# WHAT TO WORK ON
How many lines in the records below contain the word "adelmorelproduction"? Reply with the number alone.
▬▬▬▬▬▬▬▬▬▬
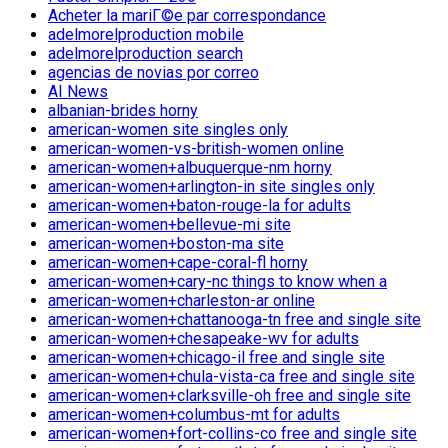
Acheter la mariГ©e par correspondance
adelmorelproduction mobile
adelmorelproduction search
agencias de novias por correo
AI News
albanian-brides horny
american-women site singles only
american-women-vs-british-women online
american-women+albuquerque-nm horny
american-women+arlington-in site singles only
american-women+baton-rouge-la for adults
american-women+bellevue-mi site
american-women+boston-ma site
american-women+cape-coral-fl horny
american-women+cary-nc things to know when a
american-women+charleston-ar online
american-women+chattanooga-tn free and single site
american-women+chesapeake-wv for adults
american-women+chicago-il free and single site
american-women+chula-vista-ca free and single site
american-women+clarksville-oh free and single site
american-women+columbus-mt for adults
american-women+fort-collins-co free and single site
▬▬▬▬▬▬▬▬▬▬
# SOLUTION TO THIS PROBLEM
2